WORK INSTRUCTIONS
Report how many lines of the following entries include the string "JALAN"; respond with the number alone.

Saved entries
>>>>
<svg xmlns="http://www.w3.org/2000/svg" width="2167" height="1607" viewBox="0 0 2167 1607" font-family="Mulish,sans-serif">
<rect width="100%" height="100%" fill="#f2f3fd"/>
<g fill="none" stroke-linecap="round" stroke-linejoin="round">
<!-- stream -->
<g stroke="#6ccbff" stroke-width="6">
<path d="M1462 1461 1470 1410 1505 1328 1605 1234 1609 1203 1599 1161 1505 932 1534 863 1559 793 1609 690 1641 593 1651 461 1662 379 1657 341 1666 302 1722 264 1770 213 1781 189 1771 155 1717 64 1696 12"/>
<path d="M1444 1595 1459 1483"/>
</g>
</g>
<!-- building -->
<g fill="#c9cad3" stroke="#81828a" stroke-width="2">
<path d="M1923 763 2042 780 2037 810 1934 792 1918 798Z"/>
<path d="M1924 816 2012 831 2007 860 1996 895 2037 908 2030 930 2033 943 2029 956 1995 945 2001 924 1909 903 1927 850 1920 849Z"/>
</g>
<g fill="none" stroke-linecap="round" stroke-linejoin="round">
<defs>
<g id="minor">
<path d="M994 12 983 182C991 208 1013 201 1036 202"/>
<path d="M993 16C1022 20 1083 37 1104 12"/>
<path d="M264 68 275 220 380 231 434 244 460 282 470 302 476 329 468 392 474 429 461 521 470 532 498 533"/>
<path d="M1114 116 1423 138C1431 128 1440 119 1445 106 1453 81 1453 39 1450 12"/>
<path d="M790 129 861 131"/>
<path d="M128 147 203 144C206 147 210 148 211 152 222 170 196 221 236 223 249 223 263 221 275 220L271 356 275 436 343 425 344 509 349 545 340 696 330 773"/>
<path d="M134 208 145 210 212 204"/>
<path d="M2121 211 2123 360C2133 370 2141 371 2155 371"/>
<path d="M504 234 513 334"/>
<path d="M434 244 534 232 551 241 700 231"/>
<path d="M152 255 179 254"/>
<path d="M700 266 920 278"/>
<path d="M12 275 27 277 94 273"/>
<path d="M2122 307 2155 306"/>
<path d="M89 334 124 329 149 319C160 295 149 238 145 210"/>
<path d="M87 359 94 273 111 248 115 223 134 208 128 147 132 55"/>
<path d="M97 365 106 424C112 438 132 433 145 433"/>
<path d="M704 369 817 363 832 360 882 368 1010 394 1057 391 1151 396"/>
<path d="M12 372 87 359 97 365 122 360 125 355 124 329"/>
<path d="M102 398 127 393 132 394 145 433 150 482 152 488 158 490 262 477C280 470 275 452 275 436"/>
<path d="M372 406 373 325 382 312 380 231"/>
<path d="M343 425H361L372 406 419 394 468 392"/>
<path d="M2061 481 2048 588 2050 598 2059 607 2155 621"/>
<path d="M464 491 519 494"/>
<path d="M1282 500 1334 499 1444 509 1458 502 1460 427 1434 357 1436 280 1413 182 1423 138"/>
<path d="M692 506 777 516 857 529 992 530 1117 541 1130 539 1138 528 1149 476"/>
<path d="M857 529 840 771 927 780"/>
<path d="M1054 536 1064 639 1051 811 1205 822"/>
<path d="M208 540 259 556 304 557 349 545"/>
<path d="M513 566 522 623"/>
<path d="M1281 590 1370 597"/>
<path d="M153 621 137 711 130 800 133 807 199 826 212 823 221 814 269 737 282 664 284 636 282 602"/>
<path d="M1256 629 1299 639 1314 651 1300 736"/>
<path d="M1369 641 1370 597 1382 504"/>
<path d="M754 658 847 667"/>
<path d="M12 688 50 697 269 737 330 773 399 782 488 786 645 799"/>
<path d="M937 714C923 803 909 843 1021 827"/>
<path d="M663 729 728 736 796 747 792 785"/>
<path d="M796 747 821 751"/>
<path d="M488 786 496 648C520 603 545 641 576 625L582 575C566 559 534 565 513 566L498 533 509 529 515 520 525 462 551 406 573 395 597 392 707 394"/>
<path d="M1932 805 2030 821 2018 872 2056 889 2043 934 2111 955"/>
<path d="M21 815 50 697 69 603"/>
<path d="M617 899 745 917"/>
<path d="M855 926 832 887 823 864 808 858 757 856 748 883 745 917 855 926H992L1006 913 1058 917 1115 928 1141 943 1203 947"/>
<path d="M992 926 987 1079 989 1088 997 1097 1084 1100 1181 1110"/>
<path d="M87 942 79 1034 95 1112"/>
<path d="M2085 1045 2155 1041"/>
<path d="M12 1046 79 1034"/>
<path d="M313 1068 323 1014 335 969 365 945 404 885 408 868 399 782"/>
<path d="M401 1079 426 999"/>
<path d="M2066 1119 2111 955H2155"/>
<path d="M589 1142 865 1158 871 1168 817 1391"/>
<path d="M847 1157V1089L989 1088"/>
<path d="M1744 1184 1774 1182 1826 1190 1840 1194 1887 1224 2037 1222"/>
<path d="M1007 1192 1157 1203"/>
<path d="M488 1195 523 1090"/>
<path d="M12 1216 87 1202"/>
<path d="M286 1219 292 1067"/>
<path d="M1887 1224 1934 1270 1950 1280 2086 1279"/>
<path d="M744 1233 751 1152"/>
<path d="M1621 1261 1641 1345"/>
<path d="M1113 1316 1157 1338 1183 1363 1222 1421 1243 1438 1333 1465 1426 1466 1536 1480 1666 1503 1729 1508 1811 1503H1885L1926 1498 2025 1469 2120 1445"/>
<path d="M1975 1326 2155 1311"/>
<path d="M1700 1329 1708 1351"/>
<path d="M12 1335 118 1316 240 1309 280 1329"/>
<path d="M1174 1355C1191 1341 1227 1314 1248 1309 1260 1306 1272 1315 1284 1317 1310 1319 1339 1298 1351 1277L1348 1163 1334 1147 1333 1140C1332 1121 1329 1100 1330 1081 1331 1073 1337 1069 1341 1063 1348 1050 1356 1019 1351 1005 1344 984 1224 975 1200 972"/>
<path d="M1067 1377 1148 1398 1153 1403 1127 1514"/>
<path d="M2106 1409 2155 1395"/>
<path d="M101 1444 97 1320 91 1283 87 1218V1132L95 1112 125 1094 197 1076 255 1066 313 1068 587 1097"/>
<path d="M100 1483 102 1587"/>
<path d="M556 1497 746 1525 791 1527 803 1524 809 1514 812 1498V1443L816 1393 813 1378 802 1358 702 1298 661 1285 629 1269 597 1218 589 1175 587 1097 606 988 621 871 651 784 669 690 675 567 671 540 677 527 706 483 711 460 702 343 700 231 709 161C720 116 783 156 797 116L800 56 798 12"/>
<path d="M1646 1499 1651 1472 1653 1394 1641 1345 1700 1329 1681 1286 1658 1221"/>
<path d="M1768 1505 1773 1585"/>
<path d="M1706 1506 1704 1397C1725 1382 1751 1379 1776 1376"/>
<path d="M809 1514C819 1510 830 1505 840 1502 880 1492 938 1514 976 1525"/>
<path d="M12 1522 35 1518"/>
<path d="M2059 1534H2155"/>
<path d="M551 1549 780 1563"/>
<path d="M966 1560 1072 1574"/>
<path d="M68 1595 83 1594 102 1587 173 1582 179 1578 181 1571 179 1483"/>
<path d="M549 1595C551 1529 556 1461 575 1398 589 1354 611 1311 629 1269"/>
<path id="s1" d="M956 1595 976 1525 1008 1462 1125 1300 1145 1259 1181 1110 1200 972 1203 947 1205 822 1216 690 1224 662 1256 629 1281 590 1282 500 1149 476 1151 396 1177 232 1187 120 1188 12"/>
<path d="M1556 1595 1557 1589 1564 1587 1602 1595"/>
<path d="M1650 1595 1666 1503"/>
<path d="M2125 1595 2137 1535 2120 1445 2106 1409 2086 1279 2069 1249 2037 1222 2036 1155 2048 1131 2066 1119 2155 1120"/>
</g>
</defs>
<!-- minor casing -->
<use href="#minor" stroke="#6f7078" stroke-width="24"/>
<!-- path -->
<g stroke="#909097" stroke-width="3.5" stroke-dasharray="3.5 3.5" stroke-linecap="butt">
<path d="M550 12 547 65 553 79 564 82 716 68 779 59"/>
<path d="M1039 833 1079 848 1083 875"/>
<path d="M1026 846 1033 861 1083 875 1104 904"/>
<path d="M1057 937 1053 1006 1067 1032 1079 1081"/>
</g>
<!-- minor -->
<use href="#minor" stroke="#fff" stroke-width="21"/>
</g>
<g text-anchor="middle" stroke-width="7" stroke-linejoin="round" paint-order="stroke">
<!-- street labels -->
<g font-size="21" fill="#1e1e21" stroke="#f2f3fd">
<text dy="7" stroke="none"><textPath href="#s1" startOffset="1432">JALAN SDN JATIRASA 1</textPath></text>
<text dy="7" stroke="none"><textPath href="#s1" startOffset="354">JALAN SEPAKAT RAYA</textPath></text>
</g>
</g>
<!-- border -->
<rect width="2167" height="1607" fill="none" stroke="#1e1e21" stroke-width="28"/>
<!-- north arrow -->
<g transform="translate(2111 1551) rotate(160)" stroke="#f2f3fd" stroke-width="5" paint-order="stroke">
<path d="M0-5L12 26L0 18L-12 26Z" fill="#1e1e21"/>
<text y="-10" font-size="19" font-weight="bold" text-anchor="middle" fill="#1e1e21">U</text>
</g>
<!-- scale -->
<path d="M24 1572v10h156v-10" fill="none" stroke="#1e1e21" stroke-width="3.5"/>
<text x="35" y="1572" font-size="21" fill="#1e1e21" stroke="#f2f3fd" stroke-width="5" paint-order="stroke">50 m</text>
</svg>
<<<<
COMPLETED EXERCISE
2